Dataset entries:
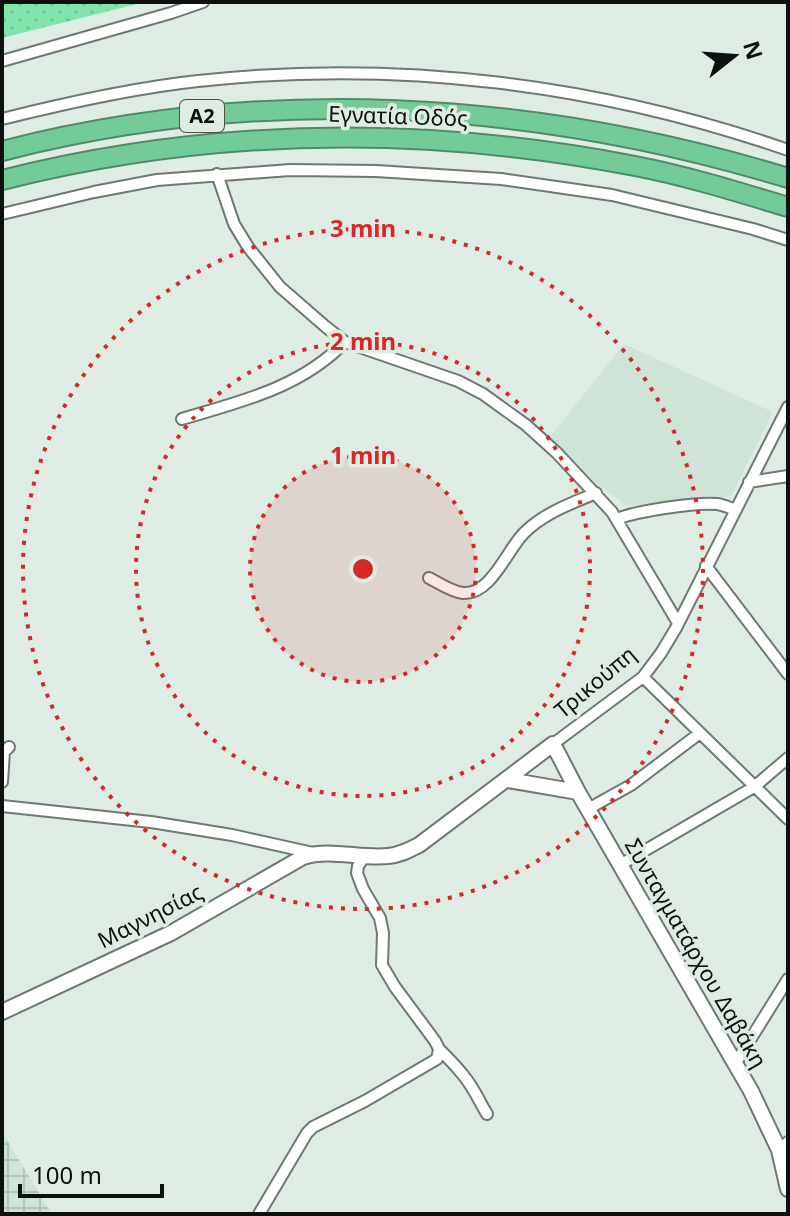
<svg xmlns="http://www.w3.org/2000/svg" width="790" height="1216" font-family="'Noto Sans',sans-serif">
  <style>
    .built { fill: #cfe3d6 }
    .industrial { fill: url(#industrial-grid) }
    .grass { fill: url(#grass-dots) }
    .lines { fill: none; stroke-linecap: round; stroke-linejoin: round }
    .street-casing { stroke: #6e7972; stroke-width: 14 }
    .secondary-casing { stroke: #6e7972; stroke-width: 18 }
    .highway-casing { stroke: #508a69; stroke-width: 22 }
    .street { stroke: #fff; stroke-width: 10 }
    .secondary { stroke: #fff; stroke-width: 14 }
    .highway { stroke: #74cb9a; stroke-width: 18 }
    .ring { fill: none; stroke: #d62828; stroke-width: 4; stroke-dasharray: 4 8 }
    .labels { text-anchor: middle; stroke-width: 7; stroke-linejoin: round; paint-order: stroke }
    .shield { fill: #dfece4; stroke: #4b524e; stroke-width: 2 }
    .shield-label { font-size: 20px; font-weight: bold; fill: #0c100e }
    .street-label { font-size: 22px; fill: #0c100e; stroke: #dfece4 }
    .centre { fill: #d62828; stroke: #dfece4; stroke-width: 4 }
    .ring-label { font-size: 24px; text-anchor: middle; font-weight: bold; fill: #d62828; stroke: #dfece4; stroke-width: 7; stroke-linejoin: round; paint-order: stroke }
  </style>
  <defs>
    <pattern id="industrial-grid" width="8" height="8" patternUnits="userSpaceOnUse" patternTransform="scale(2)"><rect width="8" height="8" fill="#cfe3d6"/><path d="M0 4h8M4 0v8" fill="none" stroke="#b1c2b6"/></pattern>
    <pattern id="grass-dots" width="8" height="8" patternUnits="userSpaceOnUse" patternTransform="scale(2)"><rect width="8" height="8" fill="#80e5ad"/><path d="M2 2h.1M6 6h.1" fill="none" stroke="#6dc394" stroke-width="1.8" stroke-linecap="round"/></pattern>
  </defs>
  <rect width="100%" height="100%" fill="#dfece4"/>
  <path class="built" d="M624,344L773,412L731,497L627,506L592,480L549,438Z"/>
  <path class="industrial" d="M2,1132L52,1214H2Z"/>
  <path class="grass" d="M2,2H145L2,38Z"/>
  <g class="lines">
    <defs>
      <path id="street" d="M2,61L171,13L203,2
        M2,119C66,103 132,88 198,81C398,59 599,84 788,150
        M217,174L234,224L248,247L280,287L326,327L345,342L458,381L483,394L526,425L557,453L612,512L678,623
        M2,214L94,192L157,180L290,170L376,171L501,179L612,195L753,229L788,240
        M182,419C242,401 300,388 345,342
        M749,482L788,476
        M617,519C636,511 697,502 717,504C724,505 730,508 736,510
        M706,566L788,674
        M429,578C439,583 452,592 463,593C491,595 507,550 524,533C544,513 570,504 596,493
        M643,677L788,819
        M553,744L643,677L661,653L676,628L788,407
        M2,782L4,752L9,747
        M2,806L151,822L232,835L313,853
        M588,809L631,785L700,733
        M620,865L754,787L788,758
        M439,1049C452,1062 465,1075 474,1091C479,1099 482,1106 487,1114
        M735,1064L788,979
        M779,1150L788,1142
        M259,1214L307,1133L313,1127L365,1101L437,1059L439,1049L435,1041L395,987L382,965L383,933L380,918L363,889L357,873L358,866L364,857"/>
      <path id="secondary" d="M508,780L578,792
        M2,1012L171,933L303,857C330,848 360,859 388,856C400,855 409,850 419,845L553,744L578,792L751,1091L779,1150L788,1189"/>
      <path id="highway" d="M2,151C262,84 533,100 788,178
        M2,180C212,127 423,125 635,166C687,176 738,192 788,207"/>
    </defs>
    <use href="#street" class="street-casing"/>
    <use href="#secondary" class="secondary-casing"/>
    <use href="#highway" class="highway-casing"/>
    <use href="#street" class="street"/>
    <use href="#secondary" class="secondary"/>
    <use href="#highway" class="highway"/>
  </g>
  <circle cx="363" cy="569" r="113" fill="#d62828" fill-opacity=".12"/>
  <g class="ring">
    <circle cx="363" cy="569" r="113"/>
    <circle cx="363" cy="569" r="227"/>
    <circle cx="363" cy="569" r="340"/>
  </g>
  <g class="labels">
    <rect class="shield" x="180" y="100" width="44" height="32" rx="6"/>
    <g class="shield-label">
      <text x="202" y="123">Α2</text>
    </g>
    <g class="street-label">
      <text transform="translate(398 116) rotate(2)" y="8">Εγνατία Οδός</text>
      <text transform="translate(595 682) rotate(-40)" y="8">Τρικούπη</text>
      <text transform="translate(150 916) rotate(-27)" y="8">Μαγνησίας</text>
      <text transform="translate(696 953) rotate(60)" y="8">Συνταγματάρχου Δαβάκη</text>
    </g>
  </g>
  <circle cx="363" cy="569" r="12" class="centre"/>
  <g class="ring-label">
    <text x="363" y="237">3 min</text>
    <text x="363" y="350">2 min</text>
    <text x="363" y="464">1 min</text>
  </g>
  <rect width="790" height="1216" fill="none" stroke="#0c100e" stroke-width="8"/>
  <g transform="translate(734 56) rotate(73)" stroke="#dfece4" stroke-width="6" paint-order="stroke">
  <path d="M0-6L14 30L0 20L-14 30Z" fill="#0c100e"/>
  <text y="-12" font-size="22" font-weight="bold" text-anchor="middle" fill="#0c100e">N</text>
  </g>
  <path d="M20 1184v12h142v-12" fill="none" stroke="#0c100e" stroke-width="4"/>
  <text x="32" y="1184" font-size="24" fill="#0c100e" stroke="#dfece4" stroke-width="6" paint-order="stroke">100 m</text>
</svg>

* [Instructions for the task]: Using the entries above, output exactly the lines between the line holding "#dfece4; stroke: #4b524e;" and the line holding "M735,1064L788,979", end lines included, and nothing more.

* [Response below]:
    .shield { fill: #dfece4; stroke: #4b524e; stroke-width: 2 }
    .shield-label { font-size: 20px; font-weight: bold; fill: #0c100e }
    .street-label { font-size: 22px; fill: #0c100e; stroke: #dfece4 }
    .centre { fill: #d62828; stroke: #dfece4; stroke-width: 4 }
    .ring-label { font-size: 24px; text-anchor: middle; font-weight: bold; fill: #d62828; stroke: #dfece4; stroke-width: 7; stroke-linejoin: round; paint-order: stroke }
  </style>
  <defs>
    <pattern id="industrial-grid" width="8" height="8" patternUnits="userSpaceOnUse" patternTransform="scale(2)"><rect width="8" height="8" fill="#cfe3d6"/><path d="M0 4h8M4 0v8" fill="none" stroke="#b1c2b6"/></pattern>
    <pattern id="grass-dots" width="8" height="8" patternUnits="userSpaceOnUse" patternTransform="scale(2)"><rect width="8" height="8" fill="#80e5ad"/><path d="M2 2h.1M6 6h.1" fill="none" stroke="#6dc394" stroke-width="1.8" stroke-linecap="round"/></pattern>
  </defs>
  <rect width="100%" height="100%" fill="#dfece4"/>
  <path class="built" d="M624,344L773,412L731,497L627,506L592,480L549,438Z"/>
  <path class="industrial" d="M2,1132L52,1214H2Z"/>
  <path class="grass" d="M2,2H145L2,38Z"/>
  <g class="lines">
    <defs>
      <path id="street" d="M2,61L171,13L203,2
        M2,119C66,103 132,88 198,81C398,59 599,84 788,150
        M217,174L234,224L248,247L280,287L326,327L345,342L458,381L483,394L526,425L557,453L612,512L678,623
        M2,214L94,192L157,180L290,170L376,171L501,179L612,195L753,229L788,240
        M182,419C242,401 300,388 345,342
        M749,482L788,476
        M617,519C636,511 697,502 717,504C724,505 730,508 736,510
        M706,566L788,674
        M429,578C439,583 452,592 463,593C491,595 507,550 524,533C544,513 570,504 596,493
        M643,677L788,819
        M553,744L643,677L661,653L676,628L788,407
        M2,782L4,752L9,747
        M2,806L151,822L232,835L313,853
        M588,809L631,785L700,733
        M620,865L754,787L788,758
        M439,1049C452,1062 465,1075 474,1091C479,1099 482,1106 487,1114
        M735,1064L788,979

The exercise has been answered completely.